Selected excerpt:
Content starts

SafeNov aims to speed EU approval of novel proteins
A Danish-led consortium is trying to shave 6 to 12 months off EU novel food approvals, a delay that can decide whether protein startups reach market.

A Danish-led consortium is trying to pull novel proteins out of Europe’s slowest commercial bottleneck. SafeNov, coordinated by the Technical University of Denmark’s National Food Institute, brought together more than 40 experts from Denmark, Austria, Finland, Italy and Spain to help the European Food Safety Authority assess novel foods faster without lowering safety standards.
The target is concrete: SafeNov aims to cut the usual novel food authorization timeline by six to 12 months. For companies working on new proteins, algae and insects, that matters as much as science does. Every month spent waiting on approval can reshape a startup’s launch plan, raise R&D spending and push a company to trial products in other markets first. DTU’s Morten Poulsen said the challenge has been discussed for years, and argued that assessment capacity has to keep pace with innovation if promising products are to reach market in time to support a more sustainable food system.

The pressure point is not simply paperwork. Applicants must document composition, production methods, intake levels, allergy risk and health effects in detail, and missing information can slow the file further. The EU defines novel food as food not consumed to a significant degree in the bloc before 15 May 1997, and Regulation (EU) 2015/2283 has applied since 1 January 2018. On paper, EFSA is supposed to adopt an opinion within nine months of receiving a valid application, and the European Commission then has seven months after that opinion is published to submit a draft implementing act. In practice, a 2025 study of 292 EFSA novel food applications submitted between 2018 and 2024 found the average time from submission to publication of EFSA’s opinion was 2.56 years, with delays often tied to suitability checks and requests for additional data.

Content ends

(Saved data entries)
Content starts

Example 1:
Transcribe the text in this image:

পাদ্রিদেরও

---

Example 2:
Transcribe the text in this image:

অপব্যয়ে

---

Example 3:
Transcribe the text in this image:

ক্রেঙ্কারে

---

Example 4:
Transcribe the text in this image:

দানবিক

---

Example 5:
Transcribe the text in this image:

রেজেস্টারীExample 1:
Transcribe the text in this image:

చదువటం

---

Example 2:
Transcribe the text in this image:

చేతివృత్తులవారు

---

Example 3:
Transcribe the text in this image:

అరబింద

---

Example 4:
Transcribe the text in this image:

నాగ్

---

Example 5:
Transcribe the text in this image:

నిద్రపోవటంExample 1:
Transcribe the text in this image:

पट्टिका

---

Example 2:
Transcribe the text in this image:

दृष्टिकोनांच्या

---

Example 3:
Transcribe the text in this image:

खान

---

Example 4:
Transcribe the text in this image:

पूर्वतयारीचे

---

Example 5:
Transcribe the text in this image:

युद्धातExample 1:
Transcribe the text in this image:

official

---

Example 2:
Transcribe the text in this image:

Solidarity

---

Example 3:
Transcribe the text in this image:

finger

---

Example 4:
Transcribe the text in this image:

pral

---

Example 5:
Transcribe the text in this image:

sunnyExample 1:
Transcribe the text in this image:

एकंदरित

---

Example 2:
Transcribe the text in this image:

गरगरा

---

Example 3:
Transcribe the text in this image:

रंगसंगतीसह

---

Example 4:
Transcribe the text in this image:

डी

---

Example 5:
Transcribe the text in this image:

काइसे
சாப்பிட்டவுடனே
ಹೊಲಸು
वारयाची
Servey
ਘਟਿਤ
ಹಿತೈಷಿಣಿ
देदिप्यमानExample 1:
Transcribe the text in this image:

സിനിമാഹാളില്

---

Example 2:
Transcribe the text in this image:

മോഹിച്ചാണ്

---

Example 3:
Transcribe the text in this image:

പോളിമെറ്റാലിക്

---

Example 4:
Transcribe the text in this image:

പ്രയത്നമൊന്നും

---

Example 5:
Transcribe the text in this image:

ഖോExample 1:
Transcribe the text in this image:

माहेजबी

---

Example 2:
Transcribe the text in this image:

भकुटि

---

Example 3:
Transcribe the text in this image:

Content ends

Task statement:
Using the SafeNov article, answer these:
(a) Which institute coordinates SafeNov?
(b) By how much does SafeNov aim to shorten the usual novel food authorization timeline?
(c) In the 2025 study of EFSA novel food applications, what was the average time from submission to publication of EFSA's opinion?
These rows have no connection to the SafeNov article.

Output of the task:
(a) The Technical University of Denmark's National Food Institute
(b) By six to 12 months
(c) 2.56 years